Bolsonaro e o pequi roído da intimidação judicial
Como a Crusoé noticiou há pouco, em reportagem repercutida por este site, "o Ministério Público Federal arquivou o inquérito policial aberto a pedido do então ministro da Justiça, André Mendonça, para investigar responsáveis por um outdoor que compara o presidente Jair Bolsonaro a um 'pequi roído'. Segundo a Procuradoria, a mensagem não passou de uma posição política de seus autores e está protegida pelo direito à liberdade de expressão"...
Como a Crusoé noticiou há pouco, em reportagem repercutida por este site, “o Ministério Público Federal arquivou o inquérito policial aberto a pedido do então ministro da Justiça, André Mendonça, para investigar responsáveis por um outdoor que compara o presidente Jair Bolsonaro a um ‘pequi roído’. Segundo a Procuradoria, a mensagem não passou de uma posição política de seus autores e está protegida pelo direito à liberdade de expressão”. Nada a ver, portanto, com crime contra a honra de Bolsonaro, como queria fazer crer o Andrezinho, agora novamente advogado-geral da União. O outdoor financiado por um empresário e um sociólogo e instalado em Palmas, capital de Tocantins, dizia o seguinte: “Cabra à toa, não vale um pequi roído, Palmas quer impeachment já!”.
De acordo com procuradora Melina Castro Montoya Flores, que arquivou a investigação, “apontar falhas e criticar a conduta do homem público (ainda que com termos pejorativos e irônicos, como “pequi roído”) constituem dever social do cidadão e se inserem no âmbito dos questionamentos que Autoridades Governamentais estão sujeitas a sofrer”.
Na minha ignorância monumental em relação à natureza, eu não sabia até a celeuma o que era pequi. Trata-se do fruto de uma árvore do cerrado, o pequizeiro. “Pequi roído”, portanto, é algo sem valor, meio estragado. Na minha opinião de cidadão, é uma boa definição para a maioria esmagadora dos políticos brasileiros.

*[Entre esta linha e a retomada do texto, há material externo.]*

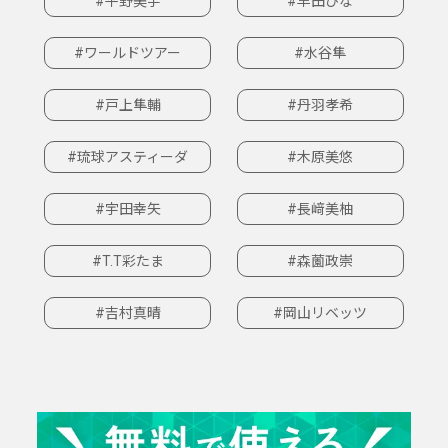
#平野美宇
#早田ひな
#ワールドツアー
#水谷隼
#戸上隼輔
#丹羽孝希
#琉球アスティーダ
#木原美悠
#宇田幸矢
#長﨑美柚
#T.T彩たま
#森薗政崇
#吉村真晴
#岡山リベッツ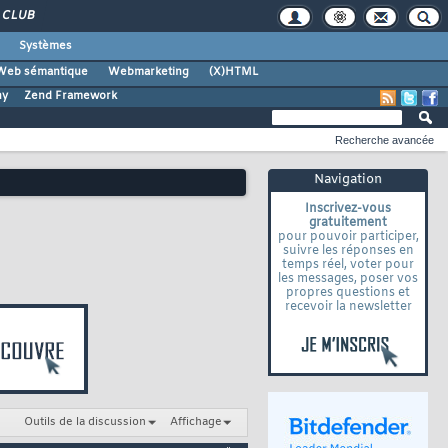
CLUB
Systèmes
Web sémantique
Webmarketing
(X)HTML
ny
Zend Framework
Recherche avancée
Navigation
Inscrivez-vous
gratuitement
pour pouvoir participer,
suivre les réponses en
temps réel, voter pour
les messages, poser vos
propres questions et
recevoir la newsletter
Outils de la discussion
Affichage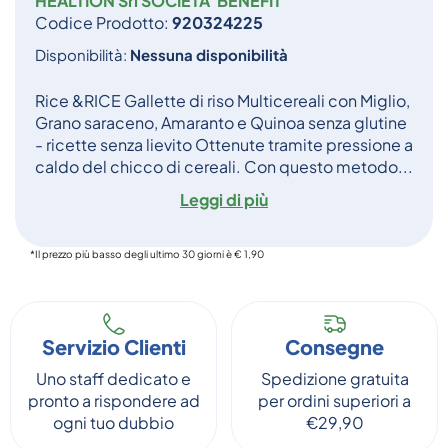
HEALTION Srl SOCIETA' BENEFIT
Codice Prodotto:
920324225
Disponibilità:
Nessuna disponibilità
Rice &RICE Gallette di riso Multicereali con Miglio,
Grano saraceno, Amaranto e Quinoa senza glutine
- ricette senza lievito Ottenute tramite pressione a
caldo del chicco di cereali. Con questo metodo...
Leggi di più
*Il prezzo più basso degli ultimo 30 giorni è € 1,90
Servizio Clienti
Consegne
Uno staff dedicato e
Spedizione gratuita
pronto a rispondere ad
per ordini superiori a
ogni tuo dubbio
€29,90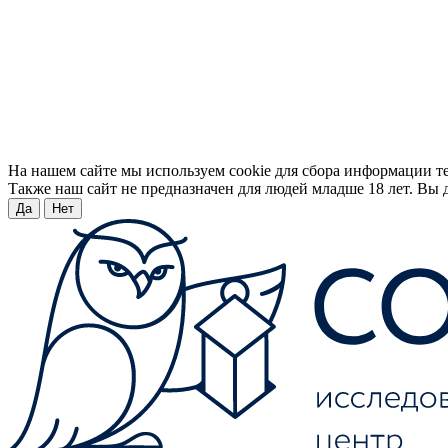
На нашем сайте мы используем cookie для сбора информации т
Также наш сайт не предназначен для людей младше 18 лет. Вы д
Да
Нет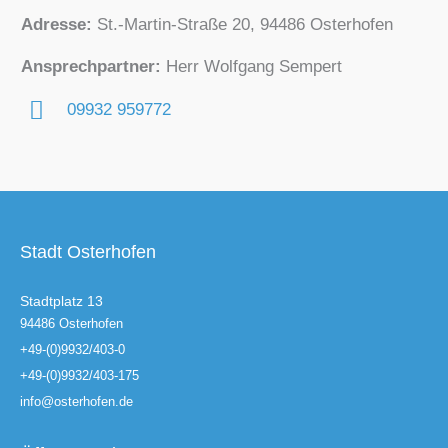
Adresse:
St.-Martin-Straße 20, 94486 Osterhofen
Ansprechpartner:
Herr Wolfgang Sempert
09932 959772
Stadt Osterhofen
Stadtplatz 13
94486 Osterhofen
+49-(0)9932/403-0
+49-(0)9932/403-175
info@osterhofen.de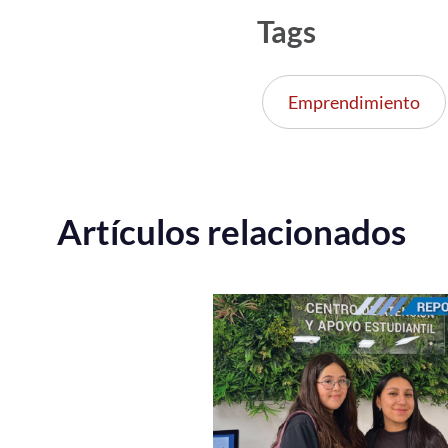
Tags
Emprendimiento
Artículos relacionados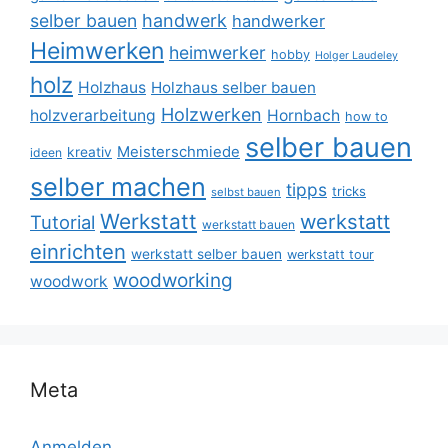
selber bauen
handwerk
handwerker
Heimwerken
heimwerker
hobby
Holger Laudeley
holz
Holzhaus
Holzhaus selber bauen
Holzwerken
holzverarbeitung
Hornbach
how to
selber bauen
Meisterschmiede
kreativ
ideen
selber machen
tipps
tricks
selbst bauen
Werkstatt
werkstatt
Tutorial
werkstatt bauen
einrichten
werkstatt selber bauen
werkstatt tour
woodworking
woodwork
Meta
Anmelden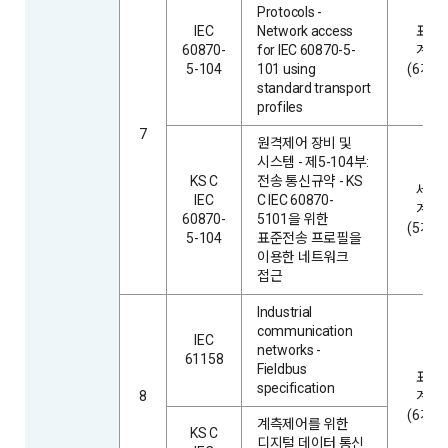
Protocols -
IEC
Network access
표현
60870-
for IEC 60870-5-
계층
5-104
101 using
(6계층
standard transport
profiles
7
원격제어 장비 및
시스템 - 제5-104부:
KS C
전송 통신규약 - KS
세션
IEC
C IEC 60870-
계층
60870-
5101을 위한
(5계층
5-104
표준전송 프로필을
이용한 네트워크
접근
Industrial
communication
IEC
networks -
61158
Fieldbus
표현
specification
8
계층
(6계층
계측제어를 위한
KS C
디지털 데이터 통신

O ponto a ser realçado aqui é que o governo de Jair Bolsonaro, assim como aqueles que orbitam em torno dele, decidiram calar os cidadãos e a imprensa com a velha e má intimidação judicial. Fazem com os adversários aquilo de que acusam os outros de fazer com eles. Tentam amordaçar as vozes discordantes e, no limite, punir quem ousou deles divergir. Felizmente, ainda há procuradores como Melina Castro Montoya Flores e juízes que não levam adiante essa barbaridade. Infelizmente, a intimidação costuma funcionar mesmo assim. O simples pedido de abertura de investigação já é capaz de evitar que outros cidadãos decidam abrir a sua boca para criticar o presidente ou qualquer outra autoridade em termos mais fortes.
A intimidação judicial é fato mais corriqueiro do que se imagina: veículos de comunicação sofrem com o problema ora mais, ora menos. Como isso aumenta os custos com advogados, há aqueles que refreiam o uso de adjetivos. Isso não seria um grande problema (adjetivos sempre deveriam ser usados com parcimônia) se não implicasse também o receio de publicar substantivos — ou seja, reportagens e comentários de articulistas que se atêm estritamente a fatos nada lisonjeiros para poderosos. É aí que se instaura a autocensura, que hoje afeta até integrantes do Ministério Público, ameaçados por exercer o dever de investigar e o direito de expressar as suas opiniões.
Desde que comecei a minha carreira jornalística, há 37 anos, posso garantir que a intimidação judicial e o seu correlato, a autocensura, nunca estiveram tão em voga. Ou tão em toga. Notícias sobre a prática de supostos ilícitos por ministros dos tribunais superiores são quase sempre abafadas por quem deveria publicá-las.
Bolsonaro é um pequi roído, mas não é só ele.